[[ Material for the task open ]]

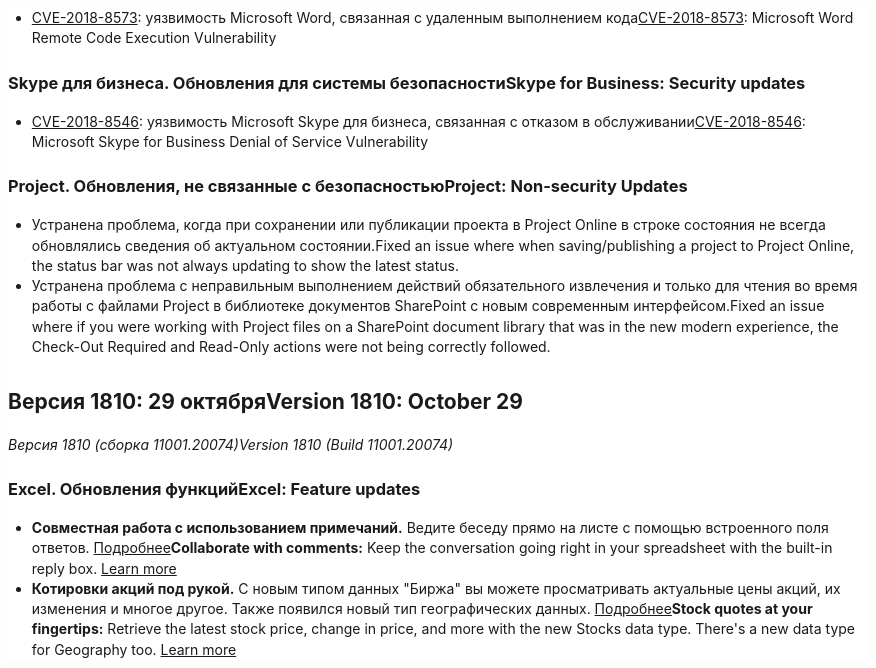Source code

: -   <span data-ttu-id="41b7e-162">[CVE-2018-8573](https://portal.msrc.microsoft.com/ru-RU/security-guidance/advisory/CVE-2018-8573): уязвимость Microsoft Word, связанная с удаленным выполнением кода</span><span class="sxs-lookup"><span data-stu-id="41b7e-162">[CVE-2018-8573](https://portal.msrc.microsoft.com/ru-RU/security-guidance/advisory/CVE-2018-8573): Microsoft Word Remote Code Execution Vulnerability</span></span> 

### <a name="skype-for-business-security-updates"></a><span data-ttu-id="41b7e-163">Skype для бизнеса. Обновления для системы безопасности</span><span class="sxs-lookup"><span data-stu-id="41b7e-163">Skype for Business: Security updates</span></span> 

-   <span data-ttu-id="41b7e-164">[CVE-2018-8546](https://portal.msrc.microsoft.com/ru-RU/security-guidance/advisory/CVE-2018-8546): уязвимость Microsoft Skype для бизнеса, связанная с отказом в обслуживании</span><span class="sxs-lookup"><span data-stu-id="41b7e-164">[CVE-2018-8546](https://portal.msrc.microsoft.com/ru-RU/security-guidance/advisory/CVE-2018-8546): Microsoft Skype for Business Denial of Service Vulnerability</span></span> 

 ### <a name="project-non-security-updates"></a><span data-ttu-id="41b7e-165">Project. Обновления, не связанные с безопасностью</span><span class="sxs-lookup"><span data-stu-id="41b7e-165">Project: Non-security Updates</span></span>

 - <span data-ttu-id="41b7e-166">Устранена проблема, когда при сохранении или публикации проекта в Project Online в строке состояния не всегда обновлялись сведения об актуальном состоянии.</span><span class="sxs-lookup"><span data-stu-id="41b7e-166">Fixed an issue where when saving/publishing a project to Project Online, the status bar was not always updating to show the latest status.</span></span>
 - <span data-ttu-id="41b7e-167">Устранена проблема с неправильным выполнением действий обязательного извлечения и только для чтения во время работы с файлами Project в библиотеке документов SharePoint с новым современным интерфейсом.</span><span class="sxs-lookup"><span data-stu-id="41b7e-167">Fixed an issue where if you were working with Project files on a SharePoint document library that was in the new modern experience, the Check-Out Required and Read-Only actions were not being correctly followed.</span></span>


## <a name="version-1810-october-29"></a><span data-ttu-id="41b7e-168">Версия 1810: 29 октября</span><span class="sxs-lookup"><span data-stu-id="41b7e-168">Version 1810: October 29</span></span>
<span data-ttu-id="41b7e-169">*Версия 1810 (сборка 11001.20074)*</span><span class="sxs-lookup"><span data-stu-id="41b7e-169">*Version 1810 (Build 11001.20074)*</span></span> 

### <a name="excel-feature-updates"></a><span data-ttu-id="41b7e-170">Excel. Обновления функций</span><span class="sxs-lookup"><span data-stu-id="41b7e-170">Excel: Feature updates</span></span> 

- <span data-ttu-id="41b7e-p108">**Совместная работа с использованием примечаний.** Ведите беседу прямо на листе с помощью встроенного поля ответов. [Подробнее](https://support.office.com/article/bdcc9f5d-38e2-45b4-9a92-0b2b5c7bf6f8)</span><span class="sxs-lookup"><span data-stu-id="41b7e-p108">**Collaborate with comments:** Keep the conversation going right in your spreadsheet with the built-in reply box. [Learn more](https://support.office.com/article/bdcc9f5d-38e2-45b4-9a92-0b2b5c7bf6f8)</span></span>
- <span data-ttu-id="41b7e-p109">**Котировки акций под рукой.** С новым типом данных "Биржа" вы можете просматривать актуальные цены акций, их изменения и многое другое. Также появился новый тип географических данных. [Подробнее](https://support.office.com/article/61a33056-9935-484f-8ac8-f1a89e210877)</span><span class="sxs-lookup"><span data-stu-id="41b7e-p109">**Stock quotes at your fingertips:** Retrieve the latest stock price, change in price, and more with the new Stocks data type. There's a new data type for Geography too. [Learn more](https://support.office.com/article/61a33056-9935-484f-8ac8-f1a89e210877)</span></span>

[[ Material for the task closed ]]

Your instructions - Scan the records for the word "бизнеса", and copy each line where it is found.

Written solution -
### <a name="skype-for-business-security-updates"></a><span data-ttu-id="41b7e-163">Skype для бизнеса. Обновления для системы безопасности</span><span class="sxs-lookup"><span data-stu-id="41b7e-163">Skype for Business: Security updates</span></span> 
-   <span data-ttu-id="41b7e-164">[CVE-2018-8546](https://portal.msrc.microsoft.com/ru-RU/security-guidance/advisory/CVE-2018-8546): уязвимость Microsoft Skype для бизнеса, связанная с отказом в обслуживании</span><span class="sxs-lookup"><span data-stu-id="41b7e-164">[CVE-2018-8546](https://portal.msrc.microsoft.com/ru-RU/security-guidance/advisory/CVE-2018-8546): Microsoft Skype for Business Denial of Service Vulnerability</span></span> 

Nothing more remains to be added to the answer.